China's Currency Challenge

We recently highlighted how Chinese equities have fallen out of favor, amid lingering economic concerns. Investors have turned sour on prospects for China’s growth, reflected in elevated capital outflows.

The apprehension appears to have spread to currency markets. The Chinese yuan (CNY) breached 7.2 against the dollar last month, a level that policymakers had been defending for months. The CNY is not free-floating like other major currencies: it is actively managed by China’s central bank (the PBoC). The PBoC establishes a starting level (or fixing) each day, and the yuan is allowed to trade 2% above or below the fixing.

The CNY has been trading close to the weaker end of the of its daily band in recent weeks. The yuan’s poor run is largely explained by the widening U.S.-China interest rate differential. U.S. Treasuries are offering much higher yields than those in China, driving investors toward American bond markets.

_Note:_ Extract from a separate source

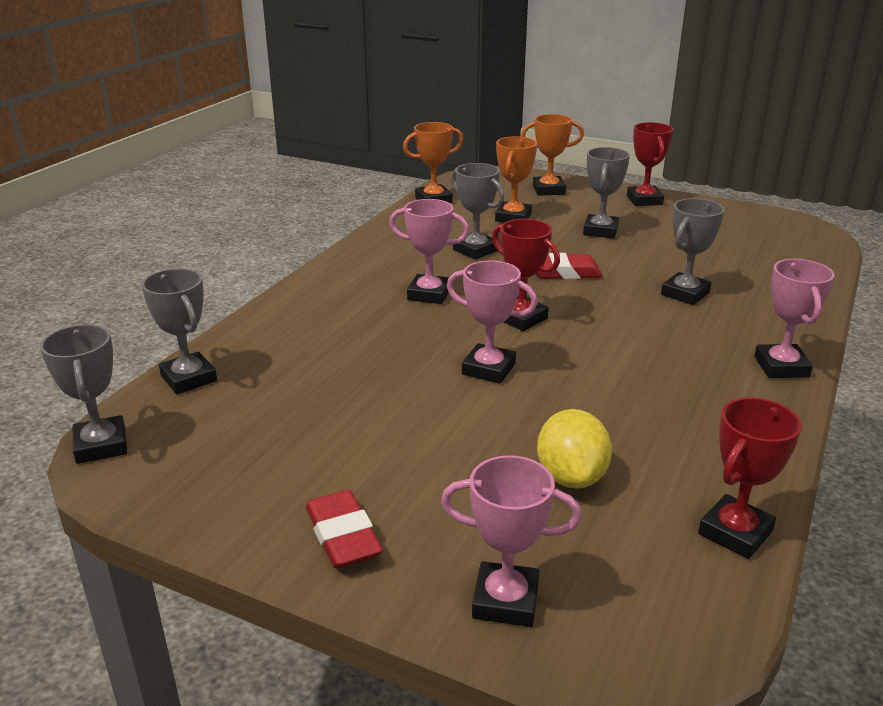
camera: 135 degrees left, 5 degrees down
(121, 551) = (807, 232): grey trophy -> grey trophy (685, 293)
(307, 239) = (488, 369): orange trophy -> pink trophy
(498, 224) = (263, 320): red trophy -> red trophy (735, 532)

Prospects of a delayed and more gradual easing cycle by the Fed, along with expectations of proximate easing from the PBoC, have added to the downward pressure.

A weak currency should be good news for an economy which is referred to as the world’s factory, as it could help China export its way out of trouble. But Chinese exports are already garnering increased scrutiny from the West. Concerns over excess production and dumping were at the core of talks during U.S. Treasury Secretary Yellen’s recent visit to Beijing. By allowing the CNY to depreciate further, China faces the risk of being labeled a currency manipulator by the U.S., a declaration that would initiate additional trade restrictions.